Friday, February 14, 2014

Well done!

Mark 7:31-37

31 Then he left the region of Tyre, went through Sidon back to Galilee Lake and over to the district of the Ten Towns. 32 Some people brought a man who could neither hear nor speak and asked Jesus to lay a healing hand on him. 33 He took the man off by himself, put his fingers in the man's ears and some spit on the man's tongue. 34 Then Jesus looked up in prayer, groaned mightily, and commanded, "Ephphatha!-- Open up!" 35 And it happened. The man's hearing was clear and his speech plain-- just like that. 36 Jesus urged them to keep it quiet, but they talked it up all the more, 37 beside themselves with excitement. "He's done it all and done it well. He gives hearing to the deaf, speech to the speechless."

Food for thought!

This story is of a man with double jeopardy! He was deaf and had an impediment in his speech. No doubt the two things went together; it was the man's inability to hear which made his speech so imperfect. This was a special case that needed special handling. There is no miracle which so beautifully shows Jesus' way of treating people.

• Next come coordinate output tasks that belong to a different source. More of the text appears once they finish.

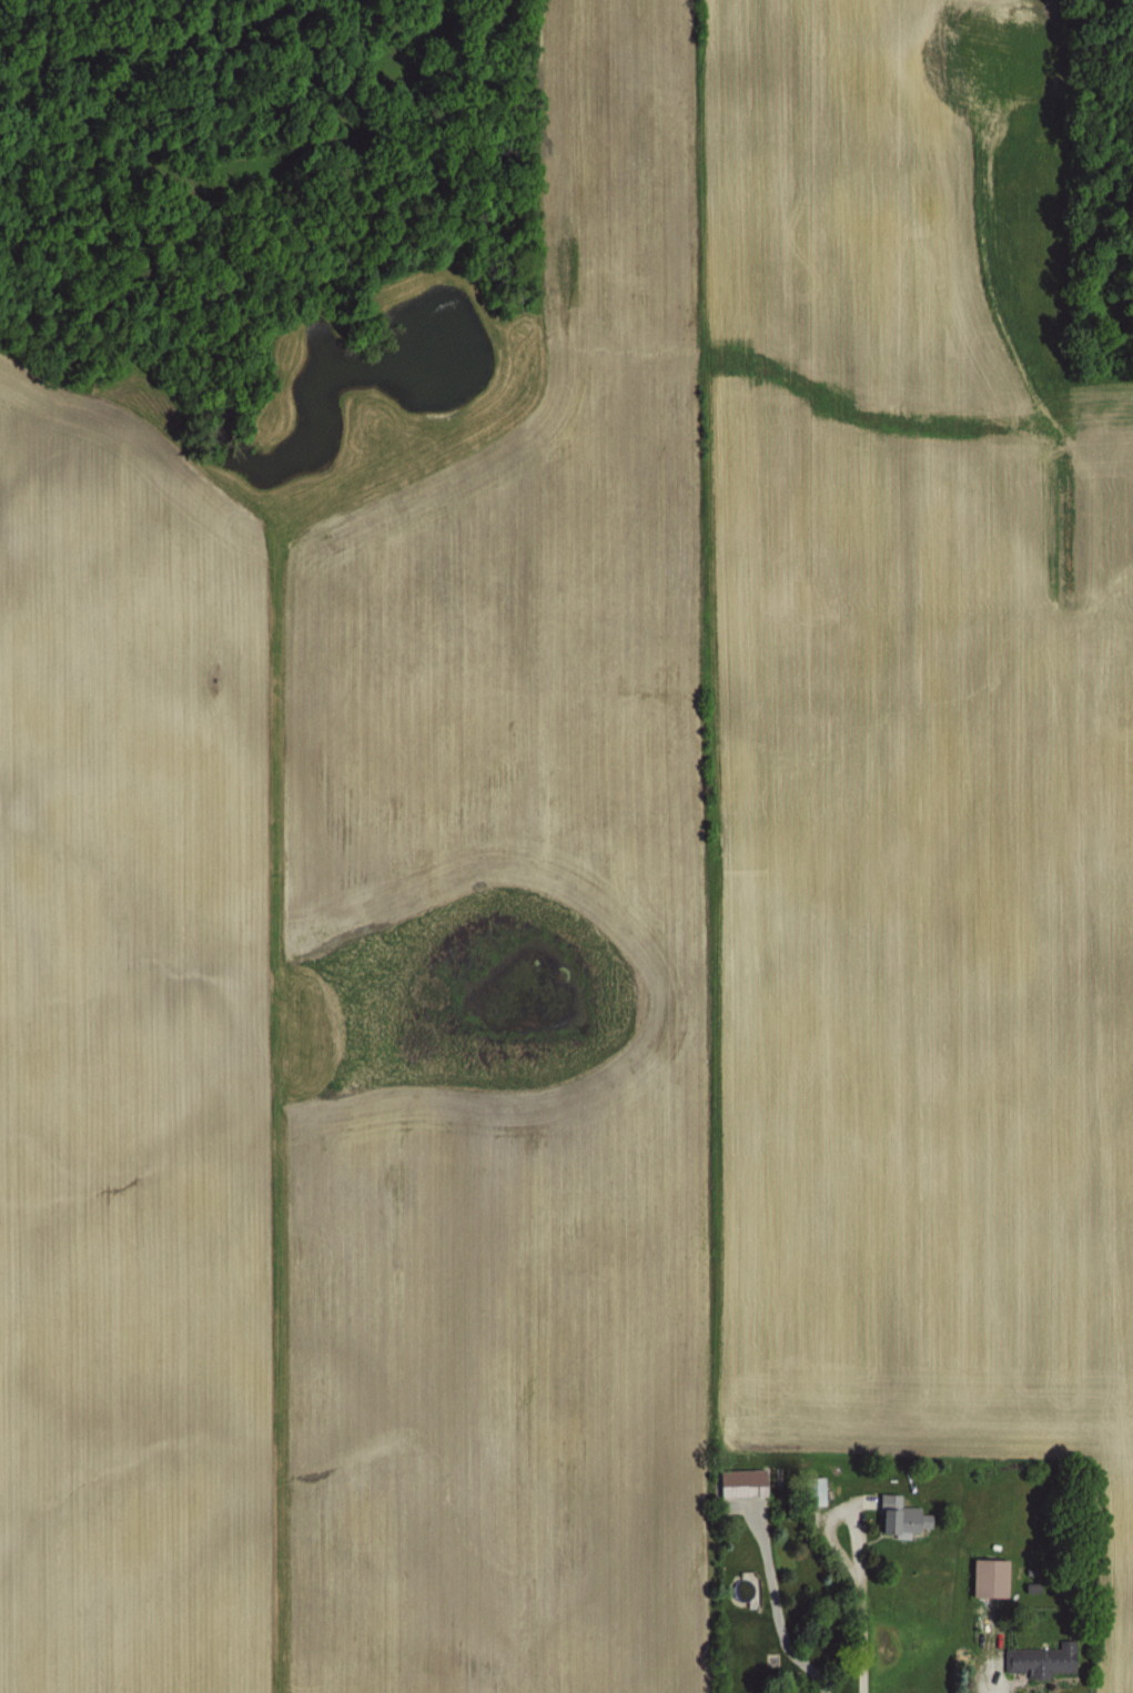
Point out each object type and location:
crop: (566, 846)
building: (737, 1480)
building: (810, 1490)
building: (895, 1513)
building: (984, 1575)
road: (862, 1599)
building: (1037, 1657)
road: (989, 1666)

(i) He took the man aside from the crowd, all by himself. Here is the most tender considerateness of Jesus. Deaf people are always a little embarrassed. In some ways it is more embarrassing to be deaf than it is to be blind. Many times it is only the deaf person who knows that he cannot hear; and when we talk to one, we talk as if we are talking to a normal person, only to find out later that the deaf was not hearing a thing. Jesus showed the most tender consideration for the feelings of a man for whom life was very difficult. The whole story shows us most vividly that Jesus did not consider the man merely a case; he considered him as an individual the man had a special need and a special problem, and with the most tender considerateness Jesus dealt with him in a way that spared his feelings and in a way that he could understand.

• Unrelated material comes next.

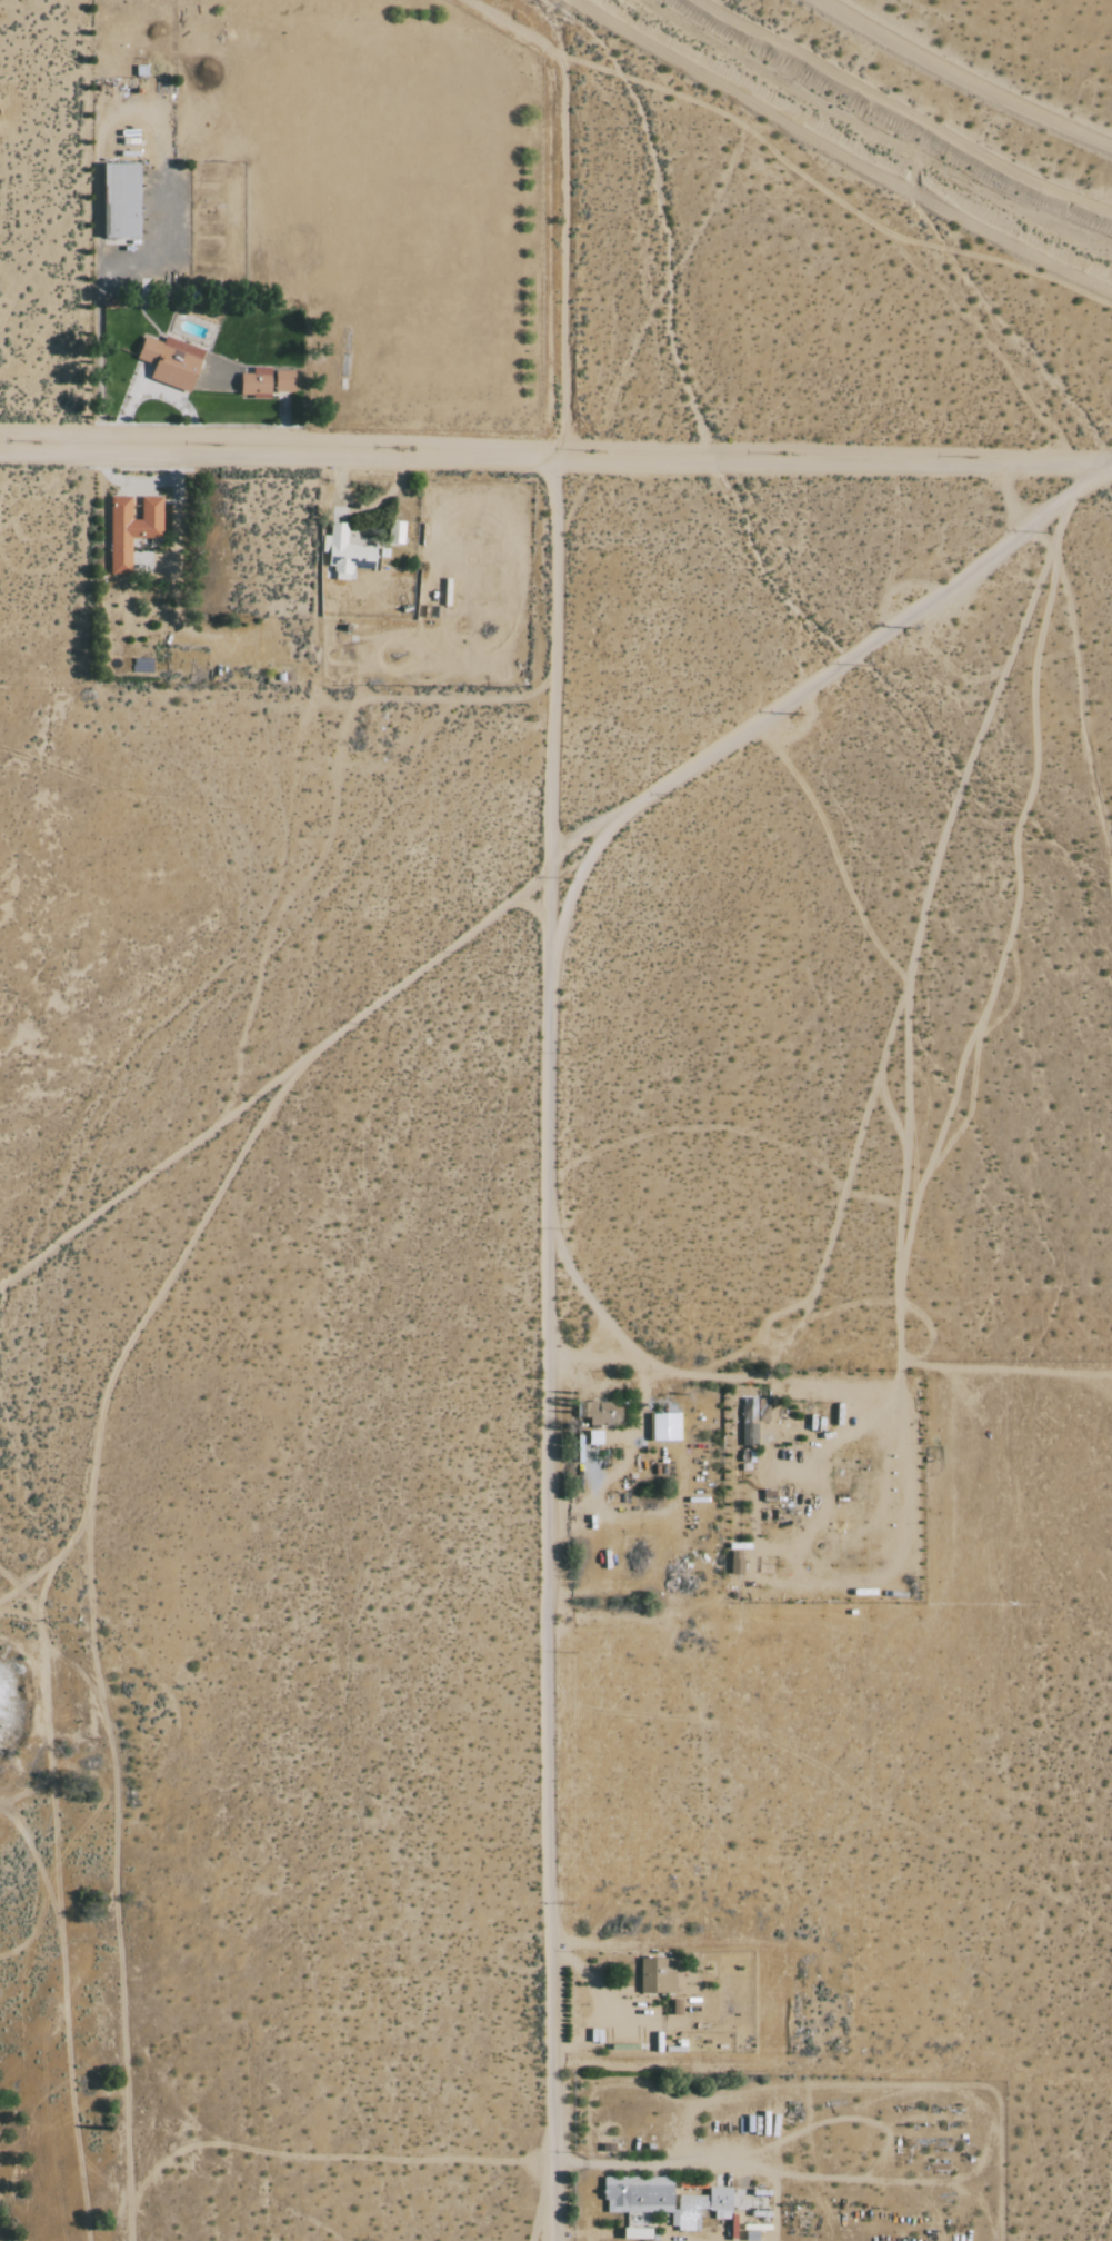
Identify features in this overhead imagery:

We can learn from and after Jesus. When we want to correct someone, we do well to take them aside, away from the public, and speak to them there. Secondly, when we deal with physically challenged people, to be considerate. We need to learn the philosophy behind Para-Olympics.

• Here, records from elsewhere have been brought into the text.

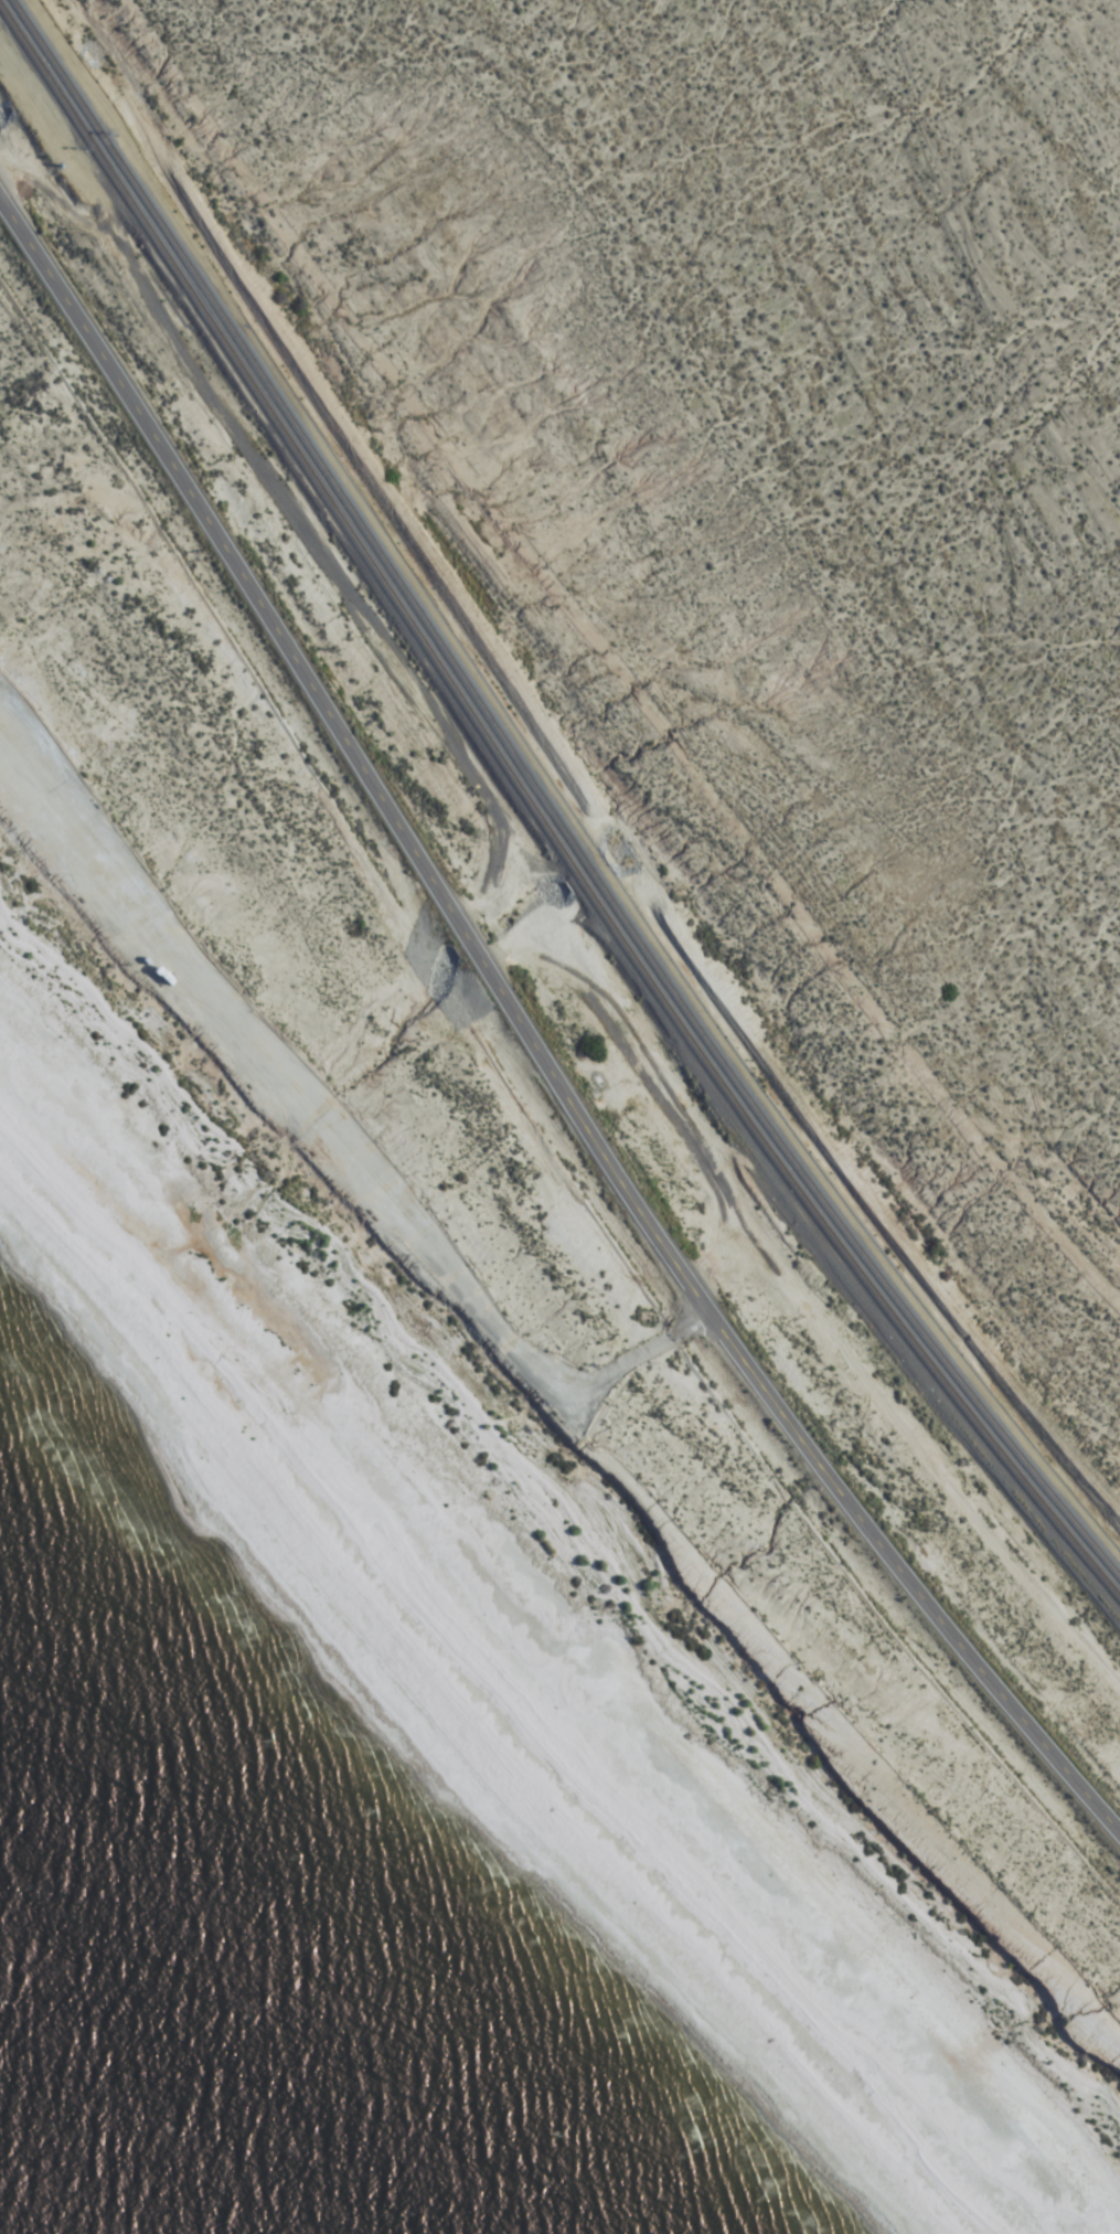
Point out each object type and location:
railway: (297, 441)
railway: (536, 825)
road: (530, 1040)
road: (337, 1148)
railway: (846, 1239)
road: (845, 1756)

(ii) Throughout the whole miracle Jesus acted what he was going to do in dumb-show. He put his hands in the man's ears and touched his tongue with spittle. In those days, as in ours too, people believed that spittle had a curative quality. When we cut our finger, instinctively we put the bleeding finger in the mouth. Even today, we believe that saliva is curative!

(iii) Jesus looked up to heaven to show that it was from God that help was to come. Then he spoke the word and the man was healed. We sometimes forget the source of our being and doing. It is God!

Above all we have said so far, there's something worthy of our notice. When the healing was completed the people declared that Jesus had done all things well. That is none other than the verdict of God upon his own creation in the very beginning: "And God saw everything that He had made, and behold, it was very good." (Gen.1:31).


When Jesus came, bringing healing to men's bodies and salvation to their souls, he had begun the work of creation all over again. In the beginning of the world, everything had been good; God saw everything he created as good. It was man's sin that spoiled and spoils God's creation. And it is Jesus' mission to recreate us. In today's gospel reading, Jesus was bringing back the beauty of God to the man who had lost it. Jesus can do the same to you and me! That's, if we let him.